Postcomposition First Edition

Postcomposition First Edition book cover

Postcomposition First Edition

Author(s): Sidney Dobrin (Author)

  • Publisher: Southern Illinois University Pr
  • Publication Date: 15 Jun. 2011
  • Edition: First Edition
  • Language: English
  • Print length: 264 pages
  • ISBN-10: 0809330415
  • ISBN-13: 9780809330416

Book Description

Leading a burgeoning self-critical moment in composition studies and writing program administration, Postcomposition is a fundamental reconsideration of the field that attempts to shift the focus away from pedagogy and writing subjects and toward writing itself. In this forceful and reasoned critique of many of the primary tenets and widely accepted institutional structures of composition studies, Sidney I. Dobrin delivers a series of shocks to the system meant to disrupt the pedagogical imperative and move beyond the existing limits of the discipline. Dobrin evaluates the current state of composition studies, underscoring the difference between composition and writing and arguing that the field’s focus on the administration of writing students and its historically imposed prohibition on theory greatly limit what can be understood about writing. Instead he envisions a more significant approach to writing, one that questions the field’s conservative allegiance to subject and administration and reconsiders writing as spatial and ecological. Using concepts from ecocomposition, spatial theory, network theory, complexity theory, and systems theory, Postcomposition lays the groundwork for a networked theory of writing, and advocates the abandonment of administration as a useful part of the field. He also challenges the usefulness of rhetoric in writing studies, showing how writing exceeds rhetoric. Postcomposition is a detailed consideration of how posthumanism affects the field’s understanding of subjectivity. It also tears at the seams of the “”contingent labor problem.”” As he articulates his own frustrations with the conservatism of composition studies and builds on previous critiques of the discipline, Dobrin stages a courageous-and inevitably polemical-intellectual challenge to the entrenched ideas and assumptions that have defined composition studies.

Editorial Reviews

Review

An established and prolific scholar, Dobrin (English, Univ. of Florida) has authored and edited several books that have moved the field’s discourse beyond student writing processes and program administration. Here the author underpins reference to scholars and theorists whose ideas and claims build his notions on how the field might further evolve. He devotes the first several chapters (of seven) to establishing long-standing problems of self-definition and limitation in composition studies and to defining concepts central to his proposals–concepts such as “posthuman” and even the concept of “space” as it pertains to the discipline.
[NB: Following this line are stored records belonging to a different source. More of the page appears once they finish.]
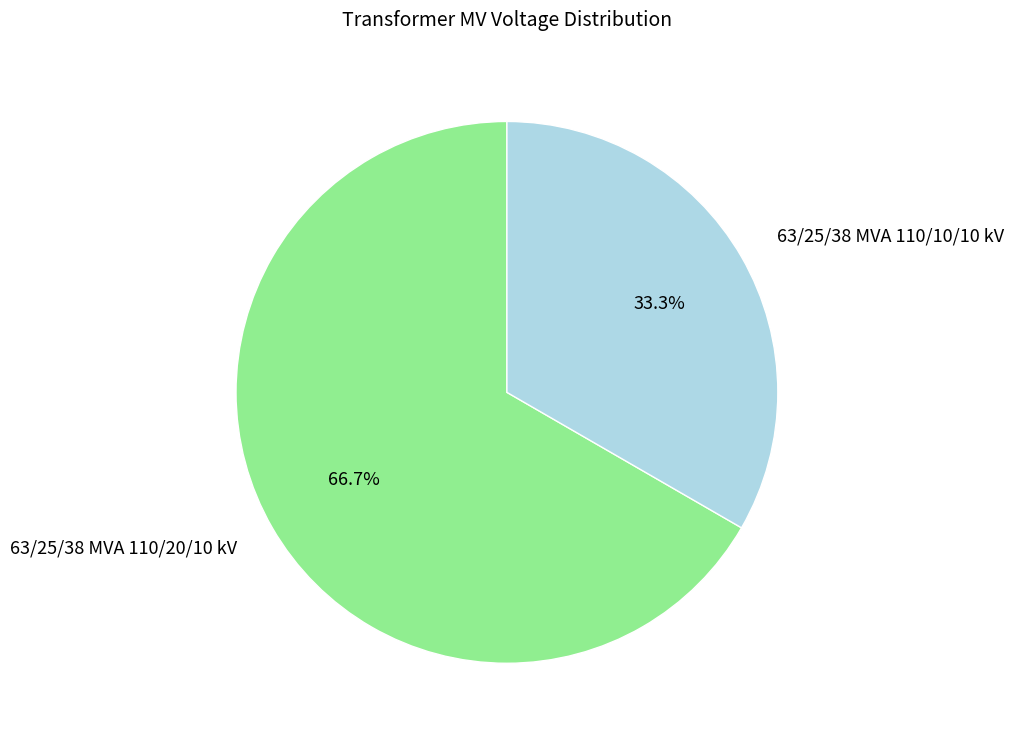

Rank the categories by value from highest to lowest.

63/25/38 MVA 110/20/10 kV, 63/25/38 MVA 110/10/10 kV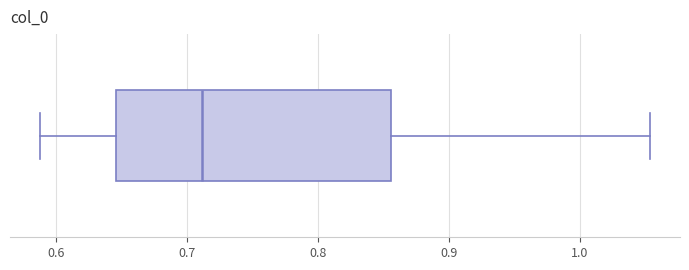

Where is the right edge of the box on the x-axis? The values are not printed on the chart, so give them approximately, as read against the axis.

0.86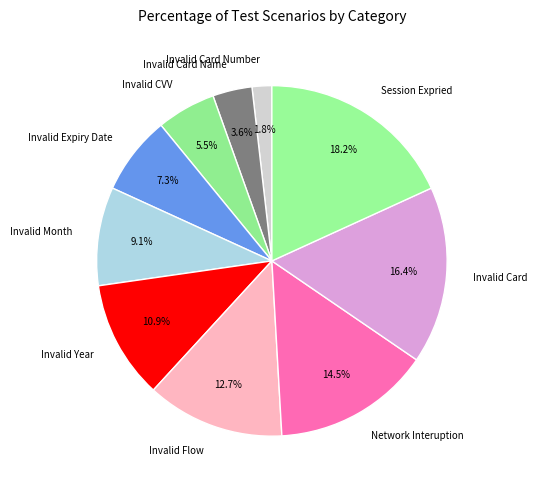

Count the number of slices in the pie.

10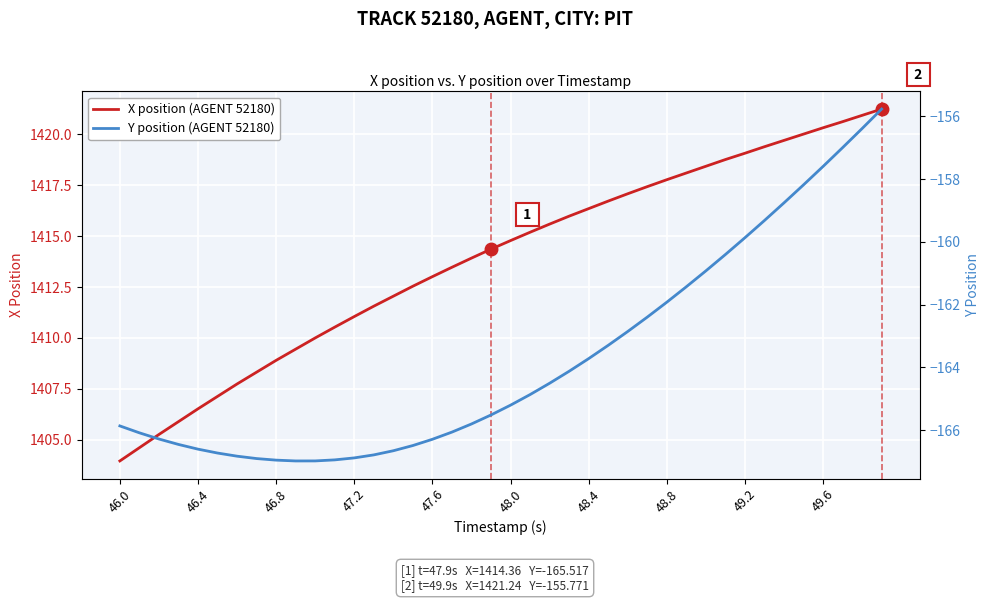

What is the sum of all X position (AGENT 52180) values?

56553.7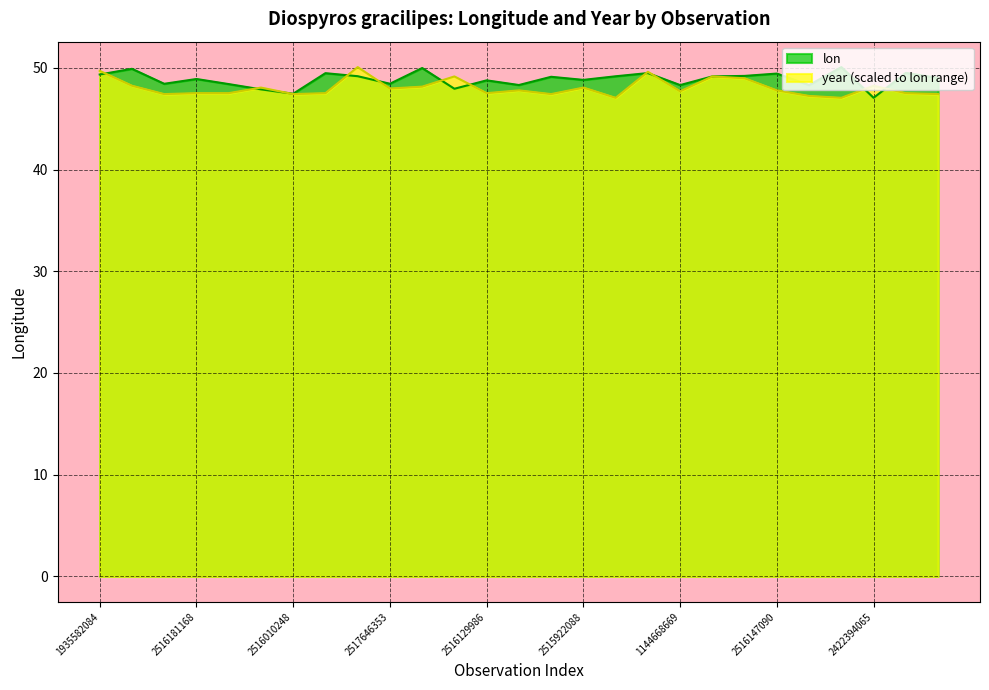

What is the average value of the lon series?

48.9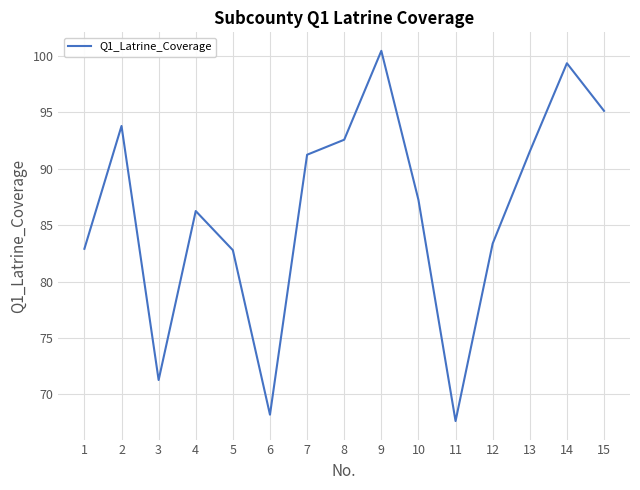

At which label does the data first exceed 87?

2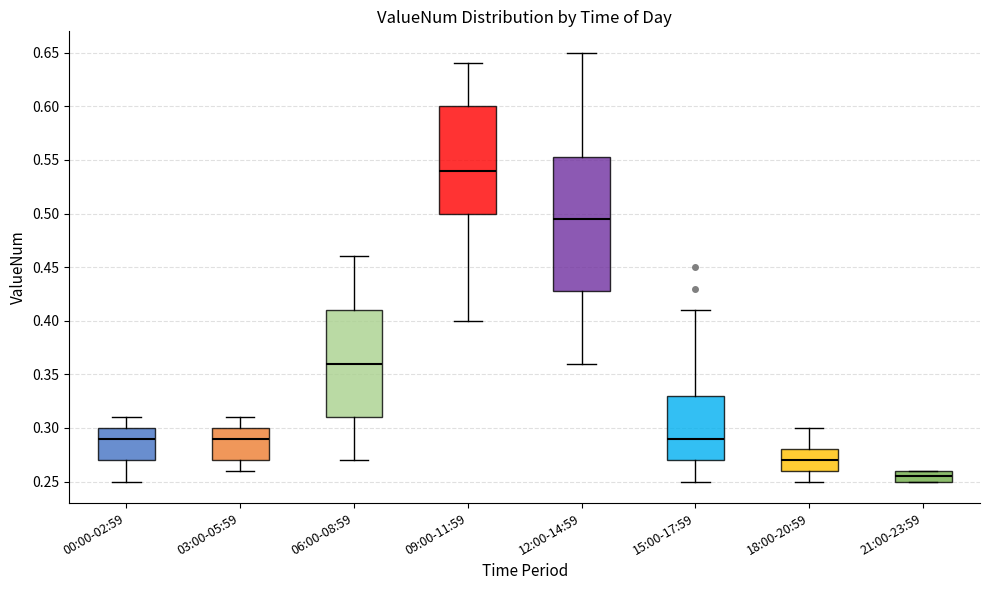

Reading left to right, transcribe this box plot: for each box, give where its median line is, the range the box spans, and where its two whiskers end, as read against the y-axis. The values are not printed on the chart, so give them approximately, as read against the axis.

00:00-02:59: median 0.290, box 0.270 to 0.300, whiskers 0.250 to 0.310
03:00-05:59: median 0.290, box 0.270 to 0.300, whiskers 0.260 to 0.310
06:00-08:59: median 0.360, box 0.310 to 0.410, whiskers 0.270 to 0.460
09:00-11:59: median 0.540, box 0.500 to 0.600, whiskers 0.400 to 0.640
12:00-14:59: median 0.495, box 0.430 to 0.555, whiskers 0.360 to 0.650
15:00-17:59: median 0.290, box 0.270 to 0.330, whiskers 0.250 to 0.410
18:00-20:59: median 0.270, box 0.260 to 0.280, whiskers 0.250 to 0.300
21:00-23:59: median 0.255, box 0.250 to 0.260, whiskers 0.250 to 0.260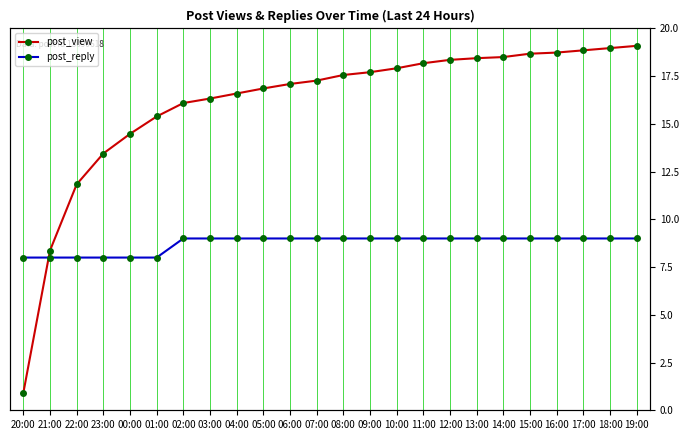

At which label does post_view first exceed 4391?

09:00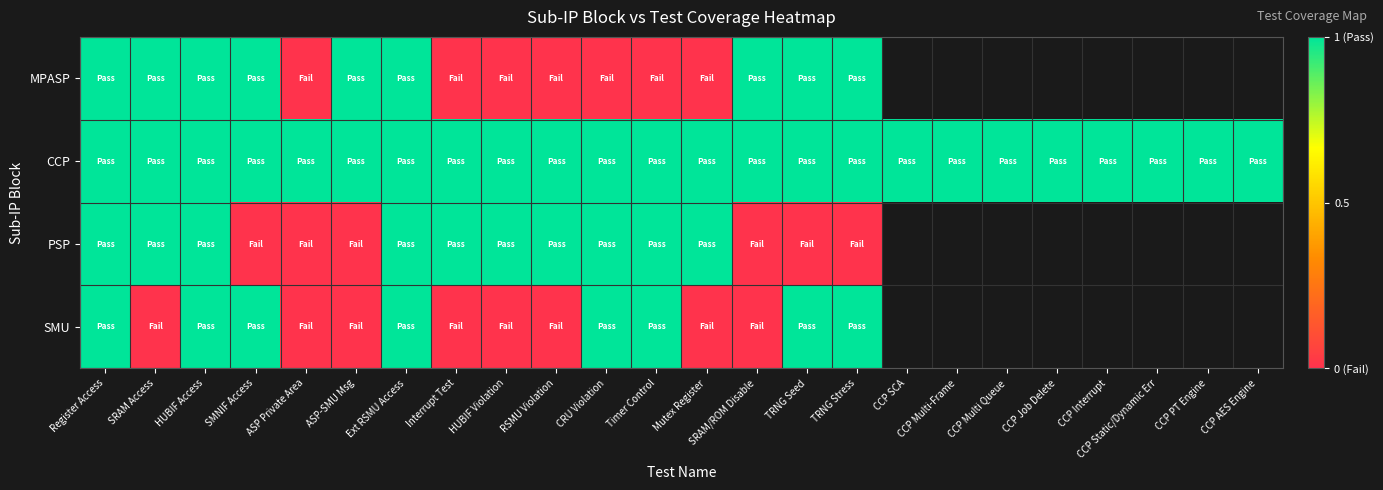

Rank the categories by CCP value from lowest to highest.

Register Access, SRAM Access, HUBIF Access, SMNIF Access, ASP Private Area, ASP-SMU Msg, Ext RSMU Access, Interrupt Test, HUBIF Violation, RSMU Violation, CRU Violation, Timer Control, Mutex Register, SRAM/ROM Disable, TRNG Seed, TRNG Stress, CCP SCA, CCP Multi-Frame, CCP Multi Queue, CCP Job Delete, CCP Interrupt, CCP Static/Dynamic Err, CCP PT Engine, CCP AES Engine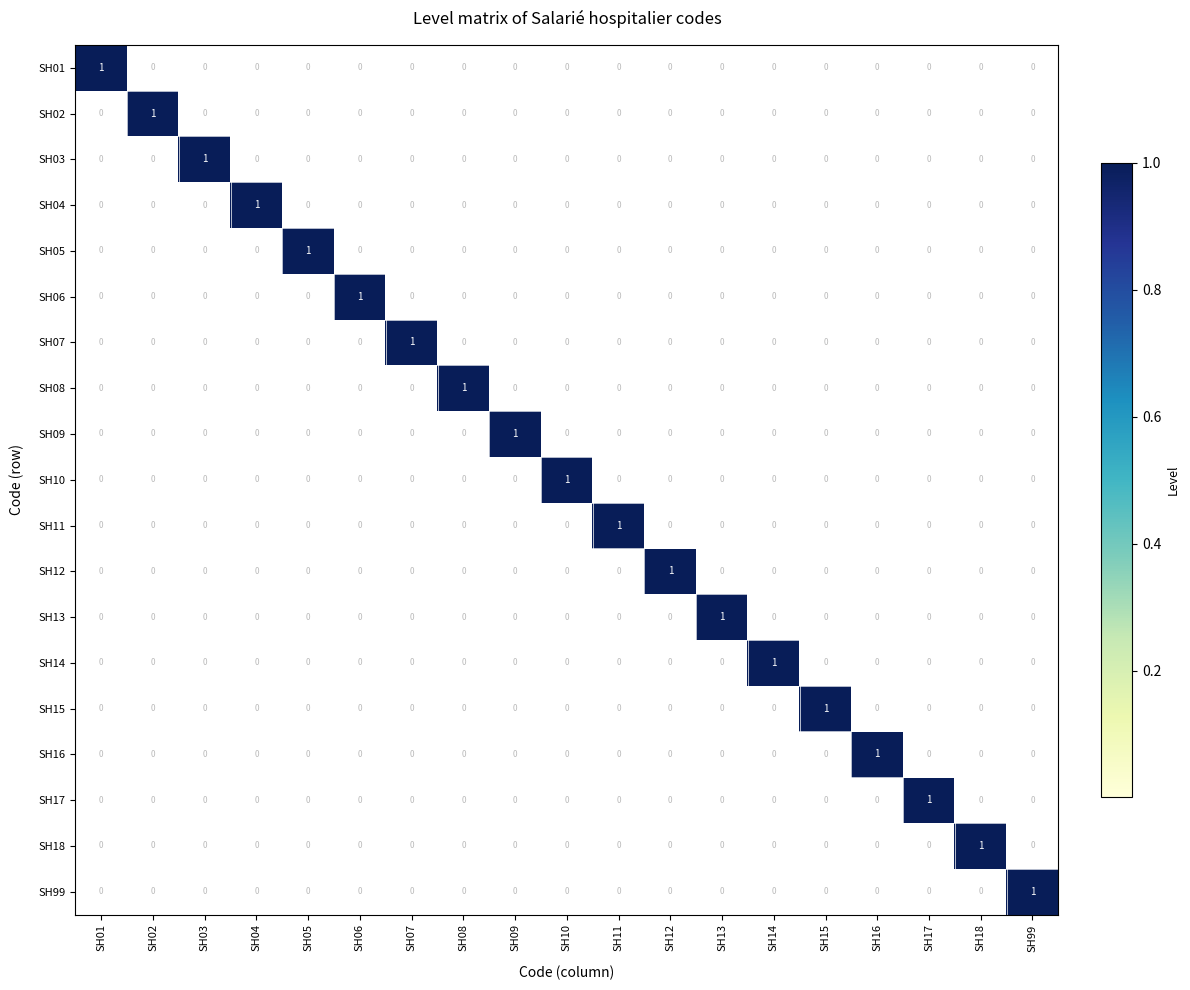

The SH13 series shows 1 at SH99. True or false?

False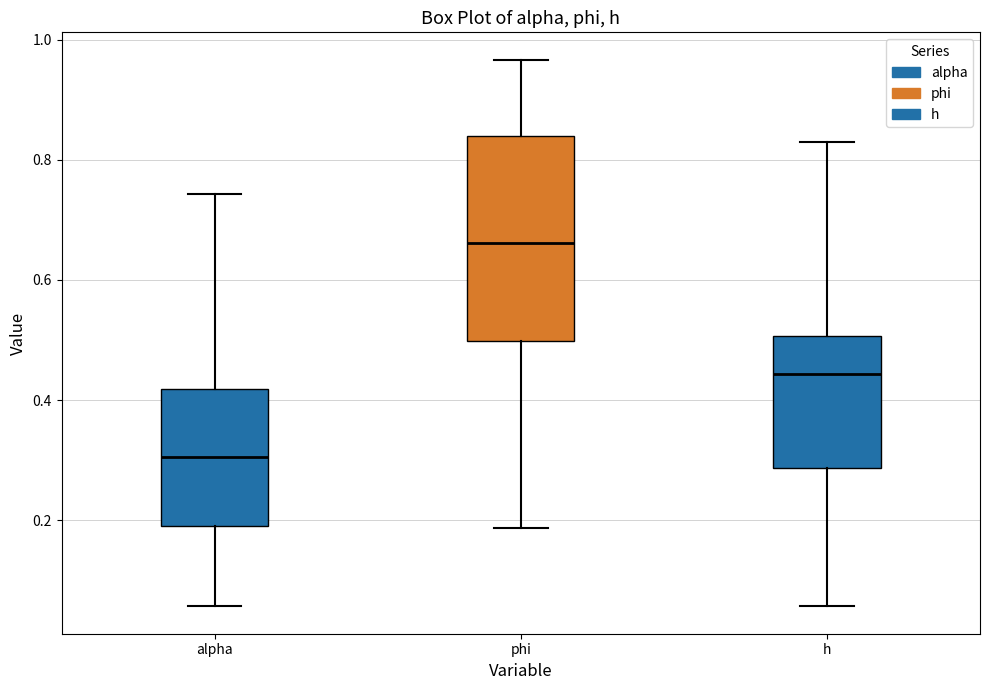

Which box has the highest median line?

phi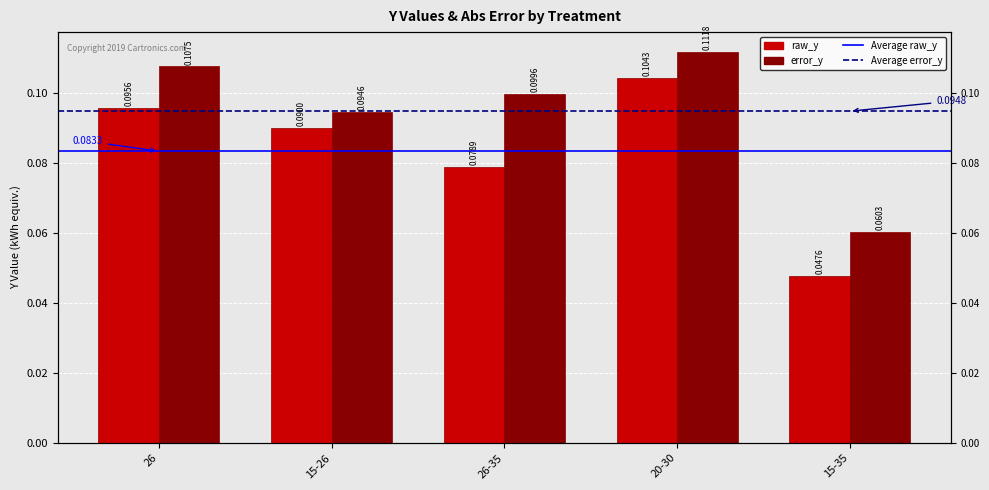

Reading left to right, list all the values displayed in this chart.

raw_y: 0.1	0.1	0.1	0.1	0.0
error_y: 0.1	0.1	0.1	0.1	0.1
Those who accept the argument in chapter 4 on the stagnation of current scholarship and the diminished value of the work of writing-program administrators may be interested in the remaining chapters and their proposition of a “posthuman” paradigm shift toward systems theory, complexity theory, and fluid mechanics to “disrupt” composition studies toward more productive and appropriate scholarly venues. The somewhat playful final chapter seems meant to cajole; even so, the sting of Dobrin’s unflinching critique is palpable. Occasionally more repetitive or verbose than necessary, this dense book is a must read for specialists. Summing Up: Recommended. Graduate students, researchers, faculty. — C. E. O’Neill, New Mexico State University at Alamogordo

–C. E. O’Neill “CHOICE” (1/1/2012 12:00:00 AM)

In all, the impact of Postcomposition promises to be a meteor-and-the-dinosaurs scenario. The dust will settle, and we’ll have/be something different. – Jeanne Gunner, co-editor of The Writing Program Interrupted

The author’s purpose is to disrupt, and for those readers who understand that Composition is best served by scholarship that challenges our own complacencies and institutional placement, this will be a most welcome (and much needed) book. -Frank Farmer, author of Saying and Silence: Listening to Composition Studies with Bakhtin

About the Author

Sidney I. Dobrin is an associate professor of English at the University of Florida and the author, coauthor, or coeditor of numerous books, including Ecosee: Image, Nature, and Visual Rhetoric and Don’t Call it That: The Composition Practicum.